## What the task asks
Only one stretch of the data below is wanted: the lines from the one with "618 505 1095" through the one with "11 266 316.8", repeated exactly.

### Entries shown

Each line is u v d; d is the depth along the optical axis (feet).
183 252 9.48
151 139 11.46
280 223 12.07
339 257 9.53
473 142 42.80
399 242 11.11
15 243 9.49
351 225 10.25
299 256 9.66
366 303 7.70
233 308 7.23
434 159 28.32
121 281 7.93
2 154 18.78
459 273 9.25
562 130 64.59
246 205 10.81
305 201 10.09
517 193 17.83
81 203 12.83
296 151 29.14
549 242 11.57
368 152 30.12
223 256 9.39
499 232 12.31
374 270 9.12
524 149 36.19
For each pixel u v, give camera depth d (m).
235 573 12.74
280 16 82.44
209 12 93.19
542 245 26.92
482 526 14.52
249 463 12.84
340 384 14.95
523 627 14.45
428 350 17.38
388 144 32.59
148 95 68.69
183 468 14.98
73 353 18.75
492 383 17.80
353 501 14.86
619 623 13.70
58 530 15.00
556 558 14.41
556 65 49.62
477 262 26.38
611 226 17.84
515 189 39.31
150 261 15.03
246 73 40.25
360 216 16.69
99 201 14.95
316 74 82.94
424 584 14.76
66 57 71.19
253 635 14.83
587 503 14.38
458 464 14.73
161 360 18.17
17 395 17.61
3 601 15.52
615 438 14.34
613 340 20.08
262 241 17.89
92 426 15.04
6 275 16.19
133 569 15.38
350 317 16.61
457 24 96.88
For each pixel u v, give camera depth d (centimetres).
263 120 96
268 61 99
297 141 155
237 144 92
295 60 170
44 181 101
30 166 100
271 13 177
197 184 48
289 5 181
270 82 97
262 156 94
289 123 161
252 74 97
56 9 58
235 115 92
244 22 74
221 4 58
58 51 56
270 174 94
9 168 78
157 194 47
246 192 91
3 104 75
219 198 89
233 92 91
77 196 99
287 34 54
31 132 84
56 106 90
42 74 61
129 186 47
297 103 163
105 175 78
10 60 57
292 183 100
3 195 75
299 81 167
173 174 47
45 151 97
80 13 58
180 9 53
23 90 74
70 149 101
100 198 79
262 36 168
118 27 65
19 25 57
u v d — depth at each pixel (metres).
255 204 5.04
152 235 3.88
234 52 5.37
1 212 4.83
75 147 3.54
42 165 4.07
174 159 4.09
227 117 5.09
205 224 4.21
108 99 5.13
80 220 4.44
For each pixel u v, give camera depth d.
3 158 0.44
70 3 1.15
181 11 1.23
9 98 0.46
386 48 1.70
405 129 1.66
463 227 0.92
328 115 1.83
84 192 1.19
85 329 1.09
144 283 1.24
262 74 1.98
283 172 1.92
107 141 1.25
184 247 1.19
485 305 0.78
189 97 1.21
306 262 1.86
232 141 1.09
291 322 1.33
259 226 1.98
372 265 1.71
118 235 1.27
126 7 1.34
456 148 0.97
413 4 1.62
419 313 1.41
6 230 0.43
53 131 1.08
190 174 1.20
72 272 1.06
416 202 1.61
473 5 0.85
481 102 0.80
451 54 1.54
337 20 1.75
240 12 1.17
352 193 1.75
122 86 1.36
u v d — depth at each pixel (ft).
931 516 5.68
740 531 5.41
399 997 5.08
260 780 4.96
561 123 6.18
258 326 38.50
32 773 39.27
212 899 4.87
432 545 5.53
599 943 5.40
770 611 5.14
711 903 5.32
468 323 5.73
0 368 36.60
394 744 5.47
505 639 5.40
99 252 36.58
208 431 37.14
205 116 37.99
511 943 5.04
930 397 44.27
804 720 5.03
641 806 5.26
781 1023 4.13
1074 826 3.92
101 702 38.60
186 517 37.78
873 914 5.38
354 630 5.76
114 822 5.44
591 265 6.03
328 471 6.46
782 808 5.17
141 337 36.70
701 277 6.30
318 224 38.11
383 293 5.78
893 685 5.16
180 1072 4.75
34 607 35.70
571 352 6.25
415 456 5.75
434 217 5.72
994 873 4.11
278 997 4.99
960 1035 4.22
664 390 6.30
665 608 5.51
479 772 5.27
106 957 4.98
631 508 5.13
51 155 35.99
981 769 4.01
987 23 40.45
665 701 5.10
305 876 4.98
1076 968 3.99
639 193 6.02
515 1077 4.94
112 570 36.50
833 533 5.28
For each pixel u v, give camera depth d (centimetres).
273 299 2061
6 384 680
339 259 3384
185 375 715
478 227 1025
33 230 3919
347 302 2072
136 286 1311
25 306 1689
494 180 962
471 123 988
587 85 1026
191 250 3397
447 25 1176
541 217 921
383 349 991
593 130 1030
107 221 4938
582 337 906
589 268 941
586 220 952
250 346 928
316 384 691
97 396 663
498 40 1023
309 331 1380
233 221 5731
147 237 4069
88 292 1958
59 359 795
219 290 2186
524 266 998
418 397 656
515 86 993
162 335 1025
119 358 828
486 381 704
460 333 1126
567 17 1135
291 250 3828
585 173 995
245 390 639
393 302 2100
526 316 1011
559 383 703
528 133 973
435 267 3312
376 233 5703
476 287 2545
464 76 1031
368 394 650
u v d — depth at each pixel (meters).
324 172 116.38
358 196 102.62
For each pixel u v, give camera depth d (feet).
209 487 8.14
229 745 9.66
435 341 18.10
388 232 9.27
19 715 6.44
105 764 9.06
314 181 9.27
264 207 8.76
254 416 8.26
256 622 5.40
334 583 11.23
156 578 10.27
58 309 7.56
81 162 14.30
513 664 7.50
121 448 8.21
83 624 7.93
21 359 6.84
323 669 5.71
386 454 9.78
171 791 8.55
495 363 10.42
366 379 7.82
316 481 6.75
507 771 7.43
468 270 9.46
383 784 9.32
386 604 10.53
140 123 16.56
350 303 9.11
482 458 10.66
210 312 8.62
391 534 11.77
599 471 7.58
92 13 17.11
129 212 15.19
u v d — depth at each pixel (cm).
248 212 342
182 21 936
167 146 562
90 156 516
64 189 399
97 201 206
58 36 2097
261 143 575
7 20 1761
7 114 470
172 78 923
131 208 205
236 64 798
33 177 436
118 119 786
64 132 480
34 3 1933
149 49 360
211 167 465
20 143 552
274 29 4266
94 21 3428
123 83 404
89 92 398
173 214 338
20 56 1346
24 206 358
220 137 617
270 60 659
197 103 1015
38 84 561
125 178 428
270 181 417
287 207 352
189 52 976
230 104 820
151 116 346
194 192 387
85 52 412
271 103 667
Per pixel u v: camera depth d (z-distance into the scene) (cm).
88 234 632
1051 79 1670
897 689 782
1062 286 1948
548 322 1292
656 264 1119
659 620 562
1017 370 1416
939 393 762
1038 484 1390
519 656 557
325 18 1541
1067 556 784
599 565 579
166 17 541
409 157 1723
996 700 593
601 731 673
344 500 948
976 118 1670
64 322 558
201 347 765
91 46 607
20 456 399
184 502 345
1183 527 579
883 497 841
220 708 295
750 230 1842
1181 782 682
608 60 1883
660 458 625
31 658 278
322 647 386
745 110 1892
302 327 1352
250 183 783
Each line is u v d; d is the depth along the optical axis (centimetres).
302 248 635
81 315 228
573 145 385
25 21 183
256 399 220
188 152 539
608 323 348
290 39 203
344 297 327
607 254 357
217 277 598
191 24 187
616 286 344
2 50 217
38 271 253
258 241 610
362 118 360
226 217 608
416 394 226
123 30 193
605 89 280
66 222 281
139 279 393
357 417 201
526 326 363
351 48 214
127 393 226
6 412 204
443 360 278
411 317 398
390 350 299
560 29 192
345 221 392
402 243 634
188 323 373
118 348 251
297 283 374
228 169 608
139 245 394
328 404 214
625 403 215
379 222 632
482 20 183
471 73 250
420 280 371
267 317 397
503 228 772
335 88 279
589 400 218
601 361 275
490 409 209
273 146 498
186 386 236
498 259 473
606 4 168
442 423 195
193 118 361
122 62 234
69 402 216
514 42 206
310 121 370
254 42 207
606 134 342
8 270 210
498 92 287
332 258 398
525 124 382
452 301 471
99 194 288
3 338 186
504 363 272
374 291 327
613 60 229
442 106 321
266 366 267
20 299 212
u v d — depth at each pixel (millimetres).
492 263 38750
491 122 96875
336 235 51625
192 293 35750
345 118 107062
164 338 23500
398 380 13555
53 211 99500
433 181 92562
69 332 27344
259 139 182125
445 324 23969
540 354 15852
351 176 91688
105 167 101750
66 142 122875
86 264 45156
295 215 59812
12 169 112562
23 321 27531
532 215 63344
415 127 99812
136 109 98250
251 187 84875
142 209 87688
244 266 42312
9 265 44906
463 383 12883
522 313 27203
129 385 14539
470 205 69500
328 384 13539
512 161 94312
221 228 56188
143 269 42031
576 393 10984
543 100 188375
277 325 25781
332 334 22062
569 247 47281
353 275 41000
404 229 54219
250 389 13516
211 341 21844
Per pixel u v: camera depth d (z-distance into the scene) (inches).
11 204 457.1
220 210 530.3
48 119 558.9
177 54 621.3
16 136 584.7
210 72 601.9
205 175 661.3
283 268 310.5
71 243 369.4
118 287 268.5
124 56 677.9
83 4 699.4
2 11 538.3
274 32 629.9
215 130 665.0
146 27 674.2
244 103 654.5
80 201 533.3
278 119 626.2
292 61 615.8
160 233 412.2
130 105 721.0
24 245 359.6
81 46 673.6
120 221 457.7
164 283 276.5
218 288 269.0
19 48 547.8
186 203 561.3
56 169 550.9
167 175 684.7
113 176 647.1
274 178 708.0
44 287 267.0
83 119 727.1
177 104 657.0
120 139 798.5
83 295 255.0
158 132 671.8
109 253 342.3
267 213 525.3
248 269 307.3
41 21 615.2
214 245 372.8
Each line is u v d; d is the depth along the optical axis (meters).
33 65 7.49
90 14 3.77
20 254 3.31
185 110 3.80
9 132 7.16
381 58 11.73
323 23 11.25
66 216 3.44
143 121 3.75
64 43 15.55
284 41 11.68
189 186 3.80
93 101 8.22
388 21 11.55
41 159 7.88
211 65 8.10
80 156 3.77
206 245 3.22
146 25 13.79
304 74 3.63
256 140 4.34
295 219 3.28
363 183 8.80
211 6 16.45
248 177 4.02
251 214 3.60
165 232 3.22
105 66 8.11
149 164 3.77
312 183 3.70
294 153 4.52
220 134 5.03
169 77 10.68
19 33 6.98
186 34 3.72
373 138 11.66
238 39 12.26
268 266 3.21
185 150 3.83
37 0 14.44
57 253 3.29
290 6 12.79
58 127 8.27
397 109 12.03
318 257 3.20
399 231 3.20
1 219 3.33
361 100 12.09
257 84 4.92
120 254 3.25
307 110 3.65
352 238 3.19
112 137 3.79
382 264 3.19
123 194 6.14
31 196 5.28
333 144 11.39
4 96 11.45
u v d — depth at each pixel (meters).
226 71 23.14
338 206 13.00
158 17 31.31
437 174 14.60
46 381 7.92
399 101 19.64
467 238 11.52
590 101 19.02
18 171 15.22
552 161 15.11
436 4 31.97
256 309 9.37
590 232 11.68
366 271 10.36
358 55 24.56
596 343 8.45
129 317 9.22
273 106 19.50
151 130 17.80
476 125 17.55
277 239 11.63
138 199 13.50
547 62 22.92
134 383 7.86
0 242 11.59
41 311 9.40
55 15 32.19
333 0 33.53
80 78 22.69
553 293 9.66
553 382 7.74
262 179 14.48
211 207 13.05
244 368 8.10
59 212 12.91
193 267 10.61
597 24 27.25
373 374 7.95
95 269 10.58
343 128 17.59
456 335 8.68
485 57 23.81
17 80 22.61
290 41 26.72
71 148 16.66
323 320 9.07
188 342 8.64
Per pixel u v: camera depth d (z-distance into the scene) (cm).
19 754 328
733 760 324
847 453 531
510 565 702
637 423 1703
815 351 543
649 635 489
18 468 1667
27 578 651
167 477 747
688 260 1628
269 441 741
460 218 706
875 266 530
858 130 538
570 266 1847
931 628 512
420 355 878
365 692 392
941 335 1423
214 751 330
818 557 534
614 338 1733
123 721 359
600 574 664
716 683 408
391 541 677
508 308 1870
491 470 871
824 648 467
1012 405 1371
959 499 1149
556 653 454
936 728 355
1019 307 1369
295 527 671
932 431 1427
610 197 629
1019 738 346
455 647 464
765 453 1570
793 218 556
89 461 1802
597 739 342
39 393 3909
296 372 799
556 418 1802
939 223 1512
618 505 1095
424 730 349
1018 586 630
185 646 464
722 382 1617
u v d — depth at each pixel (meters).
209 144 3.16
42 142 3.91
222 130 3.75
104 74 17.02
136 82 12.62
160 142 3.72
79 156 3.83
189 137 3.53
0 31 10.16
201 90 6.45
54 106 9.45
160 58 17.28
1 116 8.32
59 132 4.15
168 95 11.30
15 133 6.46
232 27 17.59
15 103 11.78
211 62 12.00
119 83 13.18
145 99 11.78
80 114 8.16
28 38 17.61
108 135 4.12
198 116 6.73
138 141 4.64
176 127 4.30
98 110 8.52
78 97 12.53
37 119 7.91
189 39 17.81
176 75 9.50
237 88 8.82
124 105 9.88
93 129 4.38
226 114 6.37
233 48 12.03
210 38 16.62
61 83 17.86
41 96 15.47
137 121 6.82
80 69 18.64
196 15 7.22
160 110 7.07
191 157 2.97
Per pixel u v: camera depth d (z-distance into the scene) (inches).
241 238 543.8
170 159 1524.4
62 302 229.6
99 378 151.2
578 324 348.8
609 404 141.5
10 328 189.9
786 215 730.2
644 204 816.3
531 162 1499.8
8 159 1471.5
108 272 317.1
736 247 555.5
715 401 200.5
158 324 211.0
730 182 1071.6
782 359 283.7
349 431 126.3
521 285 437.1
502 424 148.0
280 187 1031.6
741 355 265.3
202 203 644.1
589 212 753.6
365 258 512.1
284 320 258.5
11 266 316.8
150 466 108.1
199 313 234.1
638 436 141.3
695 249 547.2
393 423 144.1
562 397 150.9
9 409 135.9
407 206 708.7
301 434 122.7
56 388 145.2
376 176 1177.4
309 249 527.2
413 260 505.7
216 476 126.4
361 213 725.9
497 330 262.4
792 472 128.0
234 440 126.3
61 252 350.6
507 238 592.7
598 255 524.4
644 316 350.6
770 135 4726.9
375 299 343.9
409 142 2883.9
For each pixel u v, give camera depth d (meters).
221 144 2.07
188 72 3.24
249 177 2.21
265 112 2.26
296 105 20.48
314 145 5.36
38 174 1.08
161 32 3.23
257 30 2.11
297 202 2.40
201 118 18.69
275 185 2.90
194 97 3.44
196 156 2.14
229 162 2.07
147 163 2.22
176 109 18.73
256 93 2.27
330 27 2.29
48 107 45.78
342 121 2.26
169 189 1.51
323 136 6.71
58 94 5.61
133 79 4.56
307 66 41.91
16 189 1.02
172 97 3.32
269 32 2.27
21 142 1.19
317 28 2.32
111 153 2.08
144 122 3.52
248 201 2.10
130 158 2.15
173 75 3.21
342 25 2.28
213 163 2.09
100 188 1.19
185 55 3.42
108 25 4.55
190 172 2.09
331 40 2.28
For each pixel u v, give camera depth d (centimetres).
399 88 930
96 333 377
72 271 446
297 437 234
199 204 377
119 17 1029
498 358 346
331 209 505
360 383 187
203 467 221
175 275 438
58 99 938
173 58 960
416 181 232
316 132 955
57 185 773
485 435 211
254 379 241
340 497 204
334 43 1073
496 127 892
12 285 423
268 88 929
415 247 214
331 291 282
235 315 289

######

## Solution for this problem
618 505 1095
424 730 349
1018 586 630
185 646 464
722 382 1617
u v d — depth at each pixel (meters).
209 144 3.16
42 142 3.91
222 130 3.75
104 74 17.02
136 82 12.62
160 142 3.72
79 156 3.83
189 137 3.53
0 31 10.16
201 90 6.45
54 106 9.45
160 58 17.28
1 116 8.32
59 132 4.15
168 95 11.30
15 133 6.46
232 27 17.59
15 103 11.78
211 62 12.00
119 83 13.18
145 99 11.78
80 114 8.16
28 38 17.61
108 135 4.12
198 116 6.73
138 141 4.64
176 127 4.30
98 110 8.52
78 97 12.53
37 119 7.91
189 39 17.81
176 75 9.50
237 88 8.82
124 105 9.88
93 129 4.38
226 114 6.37
233 48 12.03
210 38 16.62
61 83 17.86
41 96 15.47
137 121 6.82
80 69 18.64
196 15 7.22
160 110 7.07
191 157 2.97
Per pixel u v: camera depth d (z-distance into the scene) (inches).
241 238 543.8
170 159 1524.4
62 302 229.6
99 378 151.2
578 324 348.8
609 404 141.5
10 328 189.9
786 215 730.2
644 204 816.3
531 162 1499.8
8 159 1471.5
108 272 317.1
736 247 555.5
715 401 200.5
158 324 211.0
730 182 1071.6
782 359 283.7
349 431 126.3
521 285 437.1
502 424 148.0
280 187 1031.6
741 355 265.3
202 203 644.1
589 212 753.6
365 258 512.1
284 320 258.5
11 266 316.8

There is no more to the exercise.